__ASSIGNMENT__
Below are entries to reproduce exactly, apart from their pictures.

*** MATERIALS PROVIDED Section Begins ***

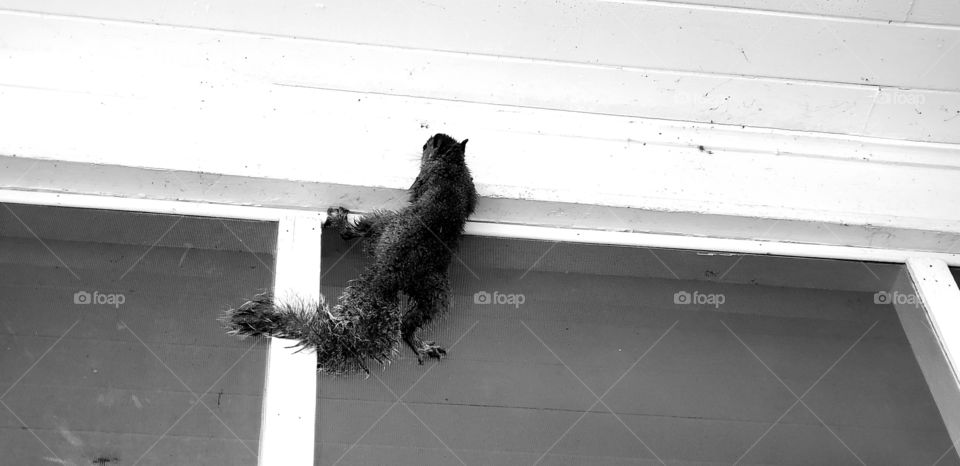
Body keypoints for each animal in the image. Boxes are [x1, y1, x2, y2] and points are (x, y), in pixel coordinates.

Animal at [221, 134, 477, 374]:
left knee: (359, 232)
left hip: (388, 231)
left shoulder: (428, 179)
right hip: (430, 288)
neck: (451, 163)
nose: (422, 149)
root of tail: (390, 274)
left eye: (426, 146)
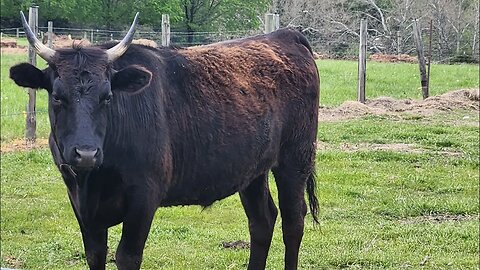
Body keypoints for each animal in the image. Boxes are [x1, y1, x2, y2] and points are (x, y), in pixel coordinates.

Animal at [10, 11, 318, 270]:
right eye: (57, 97)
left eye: (107, 96)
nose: (85, 153)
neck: (93, 180)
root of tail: (283, 35)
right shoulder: (81, 205)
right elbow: (95, 255)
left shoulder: (144, 196)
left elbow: (127, 256)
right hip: (252, 170)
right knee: (262, 221)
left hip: (295, 158)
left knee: (293, 221)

*** MATERIALS PROVIDED Section Ends ***

__WRITTEN SOLUTION__
Body keypoints for each animal in the image. Boxes are [x1, y1, x2, y2] and points are (x, y), in pixel coordinates.

Animal at [221, 134, 477, 374]:
left knee: (359, 232)
left hip: (388, 231)
left shoulder: (428, 179)
right hip: (430, 288)
neck: (451, 163)
nose: (422, 149)
root of tail: (390, 274)
left eye: (426, 146)
Body keypoints for each animal in the image. Boxes are [x1, y1, x2, y2] and points are (x, y), in pixel coordinates.

Animal at [10, 11, 318, 270]:
right eye: (57, 97)
left eye: (107, 96)
nose: (85, 153)
neck: (93, 180)
root of tail: (283, 35)
right shoulder: (81, 205)
right elbow: (95, 255)
left shoulder: (144, 196)
left elbow: (127, 256)
right hip: (252, 170)
right knee: (262, 221)
left hip: (295, 158)
left knee: (293, 221)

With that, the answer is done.